[Directive] Count the lines below that contain the string "instances", with case counting, and reply with only that number.

Collection entries
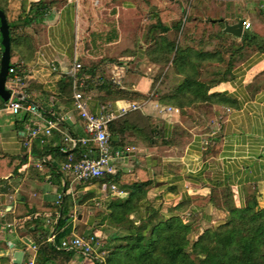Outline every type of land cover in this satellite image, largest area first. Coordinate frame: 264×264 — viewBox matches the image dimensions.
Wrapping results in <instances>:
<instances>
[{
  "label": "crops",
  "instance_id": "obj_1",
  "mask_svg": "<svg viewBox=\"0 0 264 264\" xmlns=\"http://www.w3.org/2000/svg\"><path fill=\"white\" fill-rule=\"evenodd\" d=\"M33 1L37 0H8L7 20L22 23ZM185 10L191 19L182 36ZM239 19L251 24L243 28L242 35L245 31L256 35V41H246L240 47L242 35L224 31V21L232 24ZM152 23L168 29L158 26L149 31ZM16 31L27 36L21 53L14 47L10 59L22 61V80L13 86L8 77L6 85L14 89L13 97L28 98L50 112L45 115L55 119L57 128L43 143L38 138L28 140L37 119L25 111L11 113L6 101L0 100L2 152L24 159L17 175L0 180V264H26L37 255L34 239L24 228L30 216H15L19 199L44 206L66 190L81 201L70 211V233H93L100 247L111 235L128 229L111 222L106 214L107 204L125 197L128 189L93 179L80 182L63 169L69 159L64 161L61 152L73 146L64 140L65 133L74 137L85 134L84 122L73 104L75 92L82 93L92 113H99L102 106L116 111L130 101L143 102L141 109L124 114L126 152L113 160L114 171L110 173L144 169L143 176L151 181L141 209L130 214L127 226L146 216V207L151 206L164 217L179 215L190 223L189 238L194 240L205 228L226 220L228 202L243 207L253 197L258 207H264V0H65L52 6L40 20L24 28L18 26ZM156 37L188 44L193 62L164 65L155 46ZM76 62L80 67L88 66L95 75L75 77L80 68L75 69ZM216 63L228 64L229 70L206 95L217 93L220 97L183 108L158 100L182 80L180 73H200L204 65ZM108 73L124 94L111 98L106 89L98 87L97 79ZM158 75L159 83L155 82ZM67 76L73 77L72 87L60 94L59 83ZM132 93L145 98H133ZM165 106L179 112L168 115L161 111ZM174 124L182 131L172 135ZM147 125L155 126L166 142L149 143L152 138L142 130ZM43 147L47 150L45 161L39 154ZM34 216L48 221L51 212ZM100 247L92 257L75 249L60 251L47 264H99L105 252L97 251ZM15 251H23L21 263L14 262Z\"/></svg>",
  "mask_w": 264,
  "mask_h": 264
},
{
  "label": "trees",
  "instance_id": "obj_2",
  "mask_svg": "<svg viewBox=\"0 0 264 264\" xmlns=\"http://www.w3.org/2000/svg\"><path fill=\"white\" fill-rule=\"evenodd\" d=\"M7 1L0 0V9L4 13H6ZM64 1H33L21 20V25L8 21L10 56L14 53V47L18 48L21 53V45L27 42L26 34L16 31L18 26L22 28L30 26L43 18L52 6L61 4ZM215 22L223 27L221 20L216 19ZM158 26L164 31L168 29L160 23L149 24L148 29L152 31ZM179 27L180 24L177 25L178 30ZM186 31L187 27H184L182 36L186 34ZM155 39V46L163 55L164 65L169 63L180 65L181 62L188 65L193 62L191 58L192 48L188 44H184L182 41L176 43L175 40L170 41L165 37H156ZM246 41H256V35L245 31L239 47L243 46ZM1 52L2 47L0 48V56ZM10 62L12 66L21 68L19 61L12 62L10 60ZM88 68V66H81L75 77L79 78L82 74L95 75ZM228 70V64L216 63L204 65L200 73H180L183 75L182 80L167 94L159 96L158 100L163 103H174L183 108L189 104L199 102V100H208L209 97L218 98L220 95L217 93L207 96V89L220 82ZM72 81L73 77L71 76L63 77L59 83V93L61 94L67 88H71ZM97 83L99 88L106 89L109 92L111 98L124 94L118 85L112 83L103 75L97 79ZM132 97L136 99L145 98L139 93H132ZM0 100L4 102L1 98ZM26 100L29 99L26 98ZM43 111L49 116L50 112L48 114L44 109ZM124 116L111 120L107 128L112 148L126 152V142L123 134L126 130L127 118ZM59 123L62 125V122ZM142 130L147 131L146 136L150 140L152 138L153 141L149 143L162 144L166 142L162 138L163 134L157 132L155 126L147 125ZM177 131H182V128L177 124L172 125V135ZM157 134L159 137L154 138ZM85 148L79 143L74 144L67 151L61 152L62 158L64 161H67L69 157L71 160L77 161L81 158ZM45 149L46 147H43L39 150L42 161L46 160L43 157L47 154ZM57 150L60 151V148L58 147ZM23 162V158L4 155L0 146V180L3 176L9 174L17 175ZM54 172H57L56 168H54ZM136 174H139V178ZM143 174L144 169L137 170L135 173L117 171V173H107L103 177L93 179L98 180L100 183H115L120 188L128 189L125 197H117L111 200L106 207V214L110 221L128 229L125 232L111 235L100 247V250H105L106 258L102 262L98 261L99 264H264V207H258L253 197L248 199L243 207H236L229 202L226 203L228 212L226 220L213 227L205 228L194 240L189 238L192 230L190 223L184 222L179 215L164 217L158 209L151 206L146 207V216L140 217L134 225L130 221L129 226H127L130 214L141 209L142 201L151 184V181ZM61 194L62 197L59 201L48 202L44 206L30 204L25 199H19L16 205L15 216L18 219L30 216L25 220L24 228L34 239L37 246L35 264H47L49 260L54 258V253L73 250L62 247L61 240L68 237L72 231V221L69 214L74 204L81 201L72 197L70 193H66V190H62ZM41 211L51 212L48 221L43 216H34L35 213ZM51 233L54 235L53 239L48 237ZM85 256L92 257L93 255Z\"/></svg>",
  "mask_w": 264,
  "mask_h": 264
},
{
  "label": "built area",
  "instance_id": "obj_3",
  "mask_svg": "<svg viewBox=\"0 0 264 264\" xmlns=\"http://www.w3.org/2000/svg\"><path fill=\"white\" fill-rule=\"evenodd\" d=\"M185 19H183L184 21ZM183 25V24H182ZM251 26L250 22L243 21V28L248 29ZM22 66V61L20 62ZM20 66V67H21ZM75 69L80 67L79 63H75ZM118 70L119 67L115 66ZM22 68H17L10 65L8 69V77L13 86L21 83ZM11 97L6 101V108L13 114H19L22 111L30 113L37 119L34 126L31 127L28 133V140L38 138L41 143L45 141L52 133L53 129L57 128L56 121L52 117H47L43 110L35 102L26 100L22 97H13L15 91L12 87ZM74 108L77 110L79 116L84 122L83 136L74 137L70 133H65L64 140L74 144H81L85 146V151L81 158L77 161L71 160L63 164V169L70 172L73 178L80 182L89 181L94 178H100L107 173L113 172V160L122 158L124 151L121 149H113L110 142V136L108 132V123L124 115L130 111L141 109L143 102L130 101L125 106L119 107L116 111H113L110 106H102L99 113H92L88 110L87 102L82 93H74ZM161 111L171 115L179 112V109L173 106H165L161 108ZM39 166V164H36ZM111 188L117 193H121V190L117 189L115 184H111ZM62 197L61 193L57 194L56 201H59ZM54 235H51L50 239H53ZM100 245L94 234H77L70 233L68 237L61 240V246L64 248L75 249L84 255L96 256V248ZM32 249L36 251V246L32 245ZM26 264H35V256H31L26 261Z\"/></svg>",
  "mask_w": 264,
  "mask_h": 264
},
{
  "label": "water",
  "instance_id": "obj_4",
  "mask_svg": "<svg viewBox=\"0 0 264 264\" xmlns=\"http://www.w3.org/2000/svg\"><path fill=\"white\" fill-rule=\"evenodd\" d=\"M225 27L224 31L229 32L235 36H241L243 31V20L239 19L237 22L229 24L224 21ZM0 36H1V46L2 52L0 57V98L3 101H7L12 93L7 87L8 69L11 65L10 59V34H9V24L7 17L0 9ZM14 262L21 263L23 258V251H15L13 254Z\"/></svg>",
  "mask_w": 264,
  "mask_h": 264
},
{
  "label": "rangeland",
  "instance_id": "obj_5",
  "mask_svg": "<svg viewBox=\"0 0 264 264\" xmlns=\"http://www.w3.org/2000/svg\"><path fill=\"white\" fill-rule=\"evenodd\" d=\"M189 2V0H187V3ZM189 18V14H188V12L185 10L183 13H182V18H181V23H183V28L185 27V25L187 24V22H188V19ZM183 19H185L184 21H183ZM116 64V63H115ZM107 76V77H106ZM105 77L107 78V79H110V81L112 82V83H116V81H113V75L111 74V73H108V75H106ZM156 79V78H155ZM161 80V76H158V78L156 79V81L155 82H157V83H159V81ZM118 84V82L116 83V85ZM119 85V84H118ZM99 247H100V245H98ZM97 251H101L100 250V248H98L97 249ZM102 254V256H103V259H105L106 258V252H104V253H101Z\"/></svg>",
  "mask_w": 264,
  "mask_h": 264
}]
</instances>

[Exercise result] 3